"Instruction Fetch" in Nsight Performance Analysis

I use Nsight to analyze the performance of my kernel.
“Instruction Fetch” is the major reason and takes 29% in Issue Stall Reasons.
I tried to find what factors result in Instruction Fetch. However, it is difficult to find it even in CUDA
Manual.
It is from branch reason like “if…else…”? I am not sure.

Could you give me some suggestion?

Thank you very much!

It’s a form of latency.

branching could cause it

also, if you have loops that are long enough not to fit in the instruction cache, then that could result in instruction fetch issues.

try slide 62 here:

[url]http://on-demand.gputechconf.com/gtc/2014/presentations/S4165-cuda-optimization-nvidia-nsight-ee-case-study.pdf[/url]

Thank you very much, txbob.

You are right. I have 6 loops for each thread.
To my understanding according to what you said, I need to reduce the loops?

Note that txbob specifically referred to loops whose loop body does not fit into the instruction cache. The instruction cache on GPUs is quite small, I think 512 instructions is a typical size.

GPUs do not have branch prediction and fetch instructions in simple increasing address order. Any branch (loop or not) that causes instruction fetch to be restarted at a non-sequential location can cause a stall. A much lengthier stall will occur if the branch target location is not in the instruction cache.

In case loops are the major source of branches in your code, can you get rid of some of them, maybe by increased parallelization? It is not really possible to give specific advice without knowing more about the actual structure of your code.

Thanks a lot, njuffa.

512 instructions is a fixed size? I mean that if I disassemble my codes to check the number of the instructions. regardless of the number of loops, if the number of instructions is less than 512, is it ok?

I don’t happen to know what the size of the instruction cache (I$) is. AFAIK it’s not published, although microbenchmarking may be able to discover it, and there may be material that you can google for:

[url]https://devtalk.nvidia.com/default/topic/512025/instruction-cache/[/url]

that would suggest the size for a particular GPU architecture.

However, the I$ is a SM-wide resource. This means that all warps in a given SM which may need instructions will attempt to hit in the I$ (this is really a function of the instruction dispatch unit in the SM, not the warp itself).

Having said that, it is still probably a reasonable starting point to ask whether there are more (SASS) instructions in the kernel than can fit in the I$. That may be the first question. However, in the event of concurrent kernels (and possibly other scenarios) the I$ may be shared by more than one instruction stream.

Thanks, txbob!
Where to cache instructions, L1?
Is it separate from the data?
If the size is adjustable, it will be better.

I have disassembled my kernel. The instruction is more than 512.
I think that I need to reduce the size and try it first.

AFAIK, unpublished (google?)

AFAIK, unpublished (google?)

I’m pretty sure the size is not adjustable.

A point you may have missed is that this is a form of latency.

The GPU is intended to be a latency-hiding machine.

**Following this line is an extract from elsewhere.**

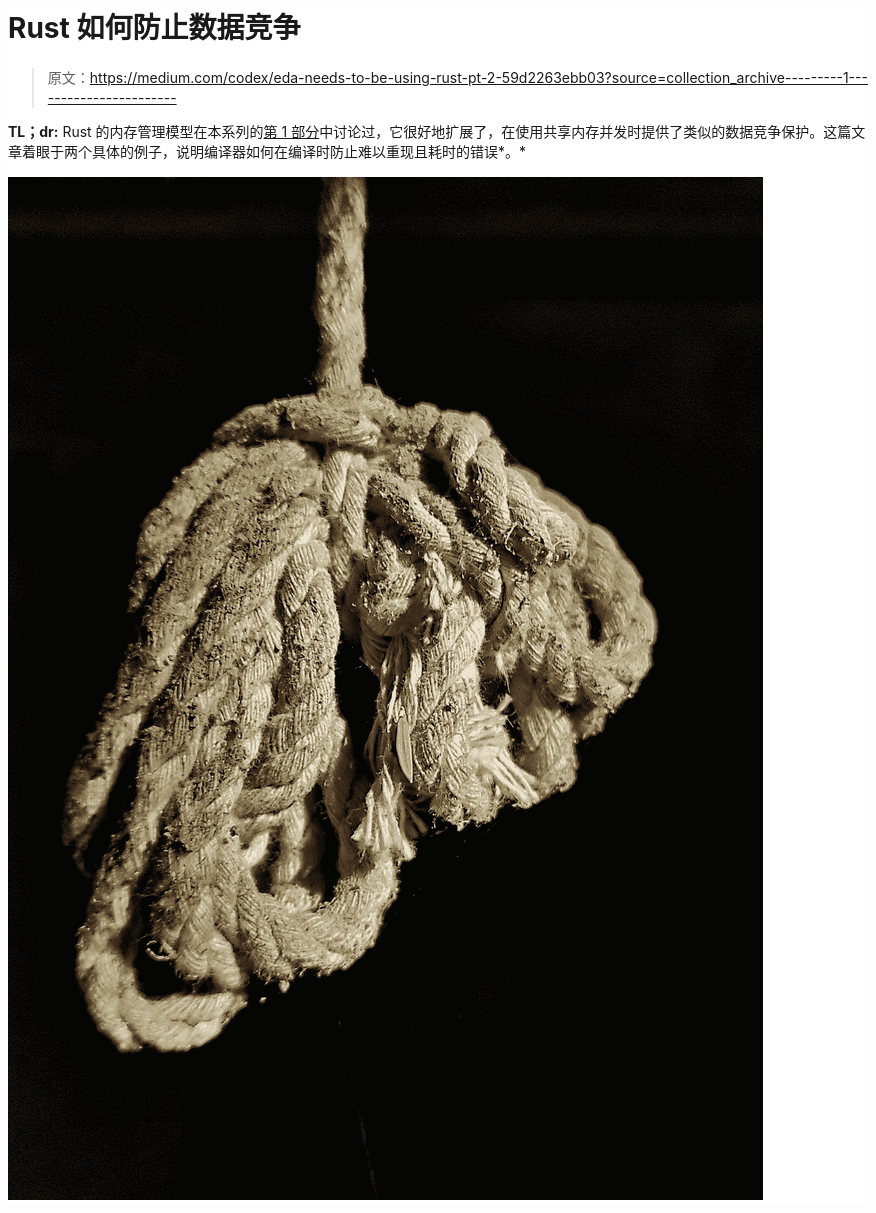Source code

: # Rust 如何防止数据竞争

> 原文：<https://medium.com/codex/eda-needs-to-be-using-rust-pt-2-59d2263ebb03?source=collection_archive---------1----------------------->

**TL；dr:** Rust 的内存管理模型在本系列的[第 1 部分](https://jasonmccampbell.medium.com/eda-needs-to-be-using-rust-a6a09911da74)中讨论过，它很好地扩展了，在使用共享内存并发时提供了类似的数据竞争保护。这篇文章着眼于两个具体的例子，说明编译器如何在编译时防止难以重现且耗时的错误*。*

![](img/ec3fd82bde1733935b9438c8fa4e0ca9.png)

The GPU hides latency by having lots of available work to switch to.

So any kernel may initially be instruction-bound until the machine begins to get enough instructions in the hopper that it can begin to hide work - using the standard latency hiding mechanism.

If you have a very short kernel, or a kernel that launches only a small number of threads, or otherwise doesn’t expose much parallelism, then the machine may have difficulty hiding latency, and the result may be a form of efficiency loss, (e.g. instruction bound).

There may be some cases where you have written some code that the profiler suggests is “instruction bound”, but the correct response is not to attack the instruction-bound-edness, but to expose more parallelism.

It’s impossible to say since you haven’t shown any code. Even if you had, I’m not saying I will do the analysis for you. The simple fact that you have more than 512 SASS instructions in your kernel does not necessarily mean that things will improve when you drop below 512.

Let’s take a very simple example. Suppose I have launched threadblocks of 32 threads. That means, with respect to that threadblock, each instruction in the instruction stream will be executed by a single warp. Now suppose I launch the same code with threadblocks of 256 threads. That means that each instruction in the instruction stream is effectively re-used 8 times as it is processed by each of the 8 warps in the threadblock. This would result in an 8x reduction in instruction fetch pressure.

This doesn’t necessarily tell the whole story, as it does not account for multiple threadblocks being resident on an SM, for example. But this is the sort of code characteristic that I am referring to. For such a code, I would not look to squeeze my kernel code down to under 512 instructions. I would look for ways to expose more parallelism so that I can launch as many threads as the SM will hold.

Thank you very much, txbob.

Do you have any comment about writing performance of Surface?